Saved entries:
——
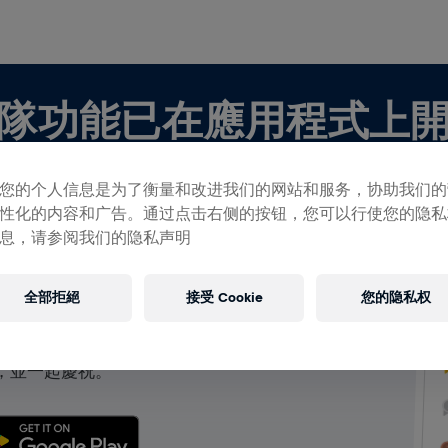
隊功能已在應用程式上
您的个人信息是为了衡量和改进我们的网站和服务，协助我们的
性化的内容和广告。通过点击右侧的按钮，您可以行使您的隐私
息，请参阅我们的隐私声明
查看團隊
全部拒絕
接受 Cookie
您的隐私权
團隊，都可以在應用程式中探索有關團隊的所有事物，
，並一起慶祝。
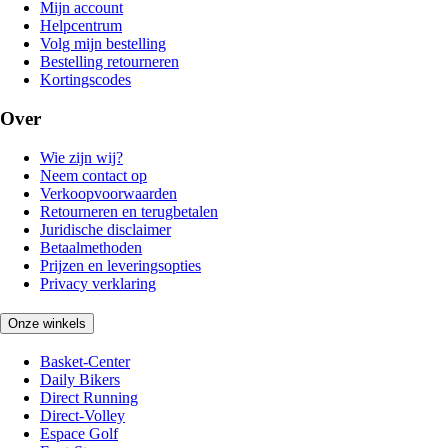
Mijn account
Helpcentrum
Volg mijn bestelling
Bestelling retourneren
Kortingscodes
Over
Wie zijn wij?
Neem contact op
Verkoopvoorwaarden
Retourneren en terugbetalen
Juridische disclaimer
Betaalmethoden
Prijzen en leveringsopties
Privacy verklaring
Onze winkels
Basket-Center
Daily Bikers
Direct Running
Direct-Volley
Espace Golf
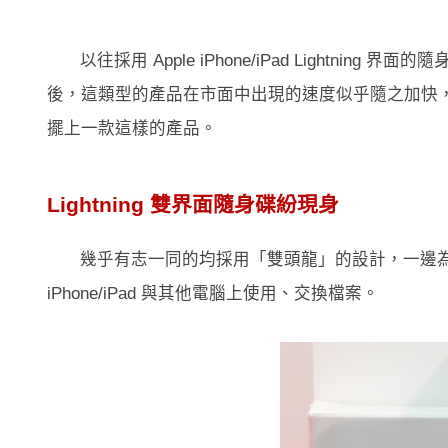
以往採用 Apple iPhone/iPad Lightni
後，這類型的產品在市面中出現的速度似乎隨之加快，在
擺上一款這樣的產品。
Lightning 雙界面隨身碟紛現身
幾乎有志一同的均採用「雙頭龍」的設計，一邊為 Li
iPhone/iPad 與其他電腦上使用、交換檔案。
——
To do: Write out the text of every row above word for word, leaving the pictures out.

Task answer:
隊功能已在應用程式上
您的个人信息是为了衡量和改进我们的网站和服务，协助我们的
性化的内容和广告。通过点击右侧的按钮，您可以行使您的隐私
息，请参阅我们的隐私声明
查看團隊
全部拒絕
接受 Cookie
您的隐私权
團隊，都可以在應用程式中探索有關團隊的所有事物，
，並一起慶祝。
Mijn account
Helpcentrum
Volg mijn bestelling
Bestelling retourneren
Kortingscodes
Over
Wie zijn wij?
Neem contact op
Verkoopvoorwaarden
Retourneren en terugbetalen
Juridische disclaimer
Betaalmethoden
Prijzen en leveringsopties
Privacy verklaring
Onze winkels
Basket-Center
Daily Bikers
Direct Running
Direct-Volley
Espace Golf
以往採用 Apple iPhone/iPad Lightni
後，這類型的產品在市面中出現的速度似乎隨之加快，在
擺上一款這樣的產品。
Lightning 雙界面隨身碟紛現身
幾乎有志一同的均採用「雙頭龍」的設計，一邊為 Li
iPhone/iPad 與其他電腦上使用、交換檔案。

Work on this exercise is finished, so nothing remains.